In the US, peanuts are rarely eaten raw. Instead, they are most often consumed as roasted and salted whole peanuts or peanut butter.
Other products made from peanuts include peanut oil, peanut flour, and peanut protein. Peanut products are used in a variety of foods; desserts, cakes, confectionery, snacks, and sauces.
Not only do peanuts taste good, they are also rich in protein, fat, and various healthy nutrients.
Studies show that peanuts may be useful for weight loss, and are linked to reduced risk of cardiovascular disease.

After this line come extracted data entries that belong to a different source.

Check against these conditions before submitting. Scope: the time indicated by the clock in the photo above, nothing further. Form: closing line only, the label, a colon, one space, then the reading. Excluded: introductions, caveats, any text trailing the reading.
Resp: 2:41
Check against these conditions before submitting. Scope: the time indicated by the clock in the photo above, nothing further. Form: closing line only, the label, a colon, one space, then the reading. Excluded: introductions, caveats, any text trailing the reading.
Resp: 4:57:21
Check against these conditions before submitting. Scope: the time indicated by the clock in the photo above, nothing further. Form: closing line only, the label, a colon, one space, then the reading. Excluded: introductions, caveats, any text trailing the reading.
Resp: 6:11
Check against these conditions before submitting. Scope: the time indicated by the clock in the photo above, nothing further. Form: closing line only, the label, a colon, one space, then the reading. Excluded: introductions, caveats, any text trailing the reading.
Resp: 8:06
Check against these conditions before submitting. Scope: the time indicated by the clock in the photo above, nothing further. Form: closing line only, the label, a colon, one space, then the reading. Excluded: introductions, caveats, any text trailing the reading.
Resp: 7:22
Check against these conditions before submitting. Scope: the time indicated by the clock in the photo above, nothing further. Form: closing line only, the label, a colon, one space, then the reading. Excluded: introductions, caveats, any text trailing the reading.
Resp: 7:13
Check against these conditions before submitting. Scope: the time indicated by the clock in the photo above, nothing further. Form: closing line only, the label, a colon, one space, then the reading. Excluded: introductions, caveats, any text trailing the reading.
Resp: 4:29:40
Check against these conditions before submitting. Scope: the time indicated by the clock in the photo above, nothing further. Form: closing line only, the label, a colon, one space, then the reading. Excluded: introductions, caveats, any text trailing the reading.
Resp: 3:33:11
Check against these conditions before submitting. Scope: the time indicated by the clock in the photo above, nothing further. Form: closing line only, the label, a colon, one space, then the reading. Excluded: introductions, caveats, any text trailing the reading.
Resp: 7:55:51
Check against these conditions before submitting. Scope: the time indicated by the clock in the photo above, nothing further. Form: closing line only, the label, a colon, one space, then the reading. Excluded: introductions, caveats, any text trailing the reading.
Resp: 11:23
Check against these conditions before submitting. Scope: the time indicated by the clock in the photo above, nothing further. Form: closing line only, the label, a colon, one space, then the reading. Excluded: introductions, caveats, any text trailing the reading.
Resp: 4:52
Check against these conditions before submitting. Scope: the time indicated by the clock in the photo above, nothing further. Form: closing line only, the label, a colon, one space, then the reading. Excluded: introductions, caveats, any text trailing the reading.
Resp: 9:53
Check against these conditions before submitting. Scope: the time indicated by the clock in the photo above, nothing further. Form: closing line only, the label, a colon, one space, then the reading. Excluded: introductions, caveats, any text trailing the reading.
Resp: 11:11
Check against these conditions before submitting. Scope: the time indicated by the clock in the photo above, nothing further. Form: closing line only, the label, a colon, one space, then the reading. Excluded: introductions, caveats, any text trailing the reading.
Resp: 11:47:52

The table below contains detailed information on all the nutrients in whole peanuts.
|Vitamin A||0 µg||~|
|Vitamin C||0 mg||~|
|Vitamin D||0 µg||~|
|Vitamin E||8.33 mg||56%|
|Vitamin K||0 µg||~|
|Vitamin B1 (Thiamine)||0.64 mg||53%|
|Vitamin B2 (Riboflavin)||0.14 mg||10%|
|Vitamin B3 (Niacin)||12.07 mg||75%|
|Vitamin B5 (Panthothenic acid)||1.77 mg||35%|
|Vitamin B6 (Pyridoxine)||0.35 mg||27%|
|Vitamin B12||0 µg||~|
|Aspartic acid||3146 mg|
|Glutamic acid||5390 mg|
|Saturated fatty acids||6.279 g|
|Monounsaturated fatty acids||24.426 g|
|Polyunsaturated fatty acids||15.558 g|
|20:5 n-3 (EPA)||0 mg|
|22:5 n-3 (DPA)||0 mg|
|22:6 n-3 (DHA)||0 mg|
Peanuts are high in fat.
In fact, they are classified as oilseeds. A large proportion of the world’s peanut harvest is used for making peanut oil (arachis oil).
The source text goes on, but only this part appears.